** Opening Data records block **
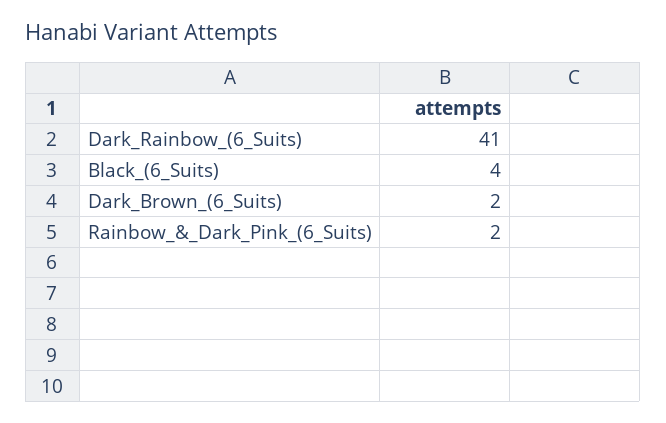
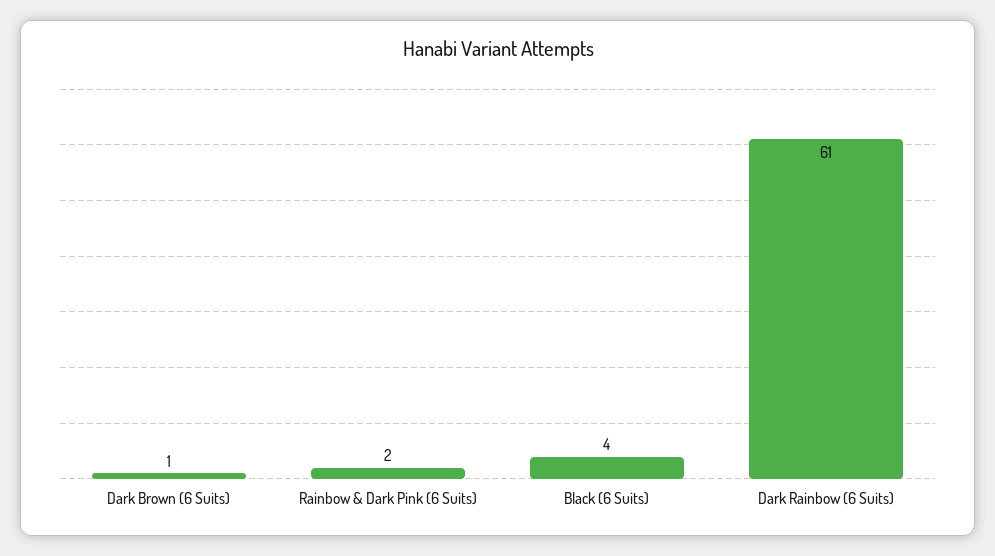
  {
-   "Dark_Rainbow_(6_Suits)": 41,
+   "Dark_Rainbow_(6_Suits)": 61,
    "Black_(6_Suits)": 4,
-   "Dark_Brown_(6_Suits)": 2,
+   "Dark_Brown_(6_Suits)": 1,
    "Rainbow_&_Dark_Pink_(6_Suits)": 2
  }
** Closing Data records block **
_What you have to do_: Give all entries again verbatim, without any images.

_Response to this task_:
  {
-   "Dark_Rainbow_(6_Suits)": 41,
+   "Dark_Rainbow_(6_Suits)": 61,
    "Black_(6_Suits)": 4,
-   "Dark_Brown_(6_Suits)": 2,
+   "Dark_Brown_(6_Suits)": 1,
    "Rainbow_&_Dark_Pink_(6_Suits)": 2
  }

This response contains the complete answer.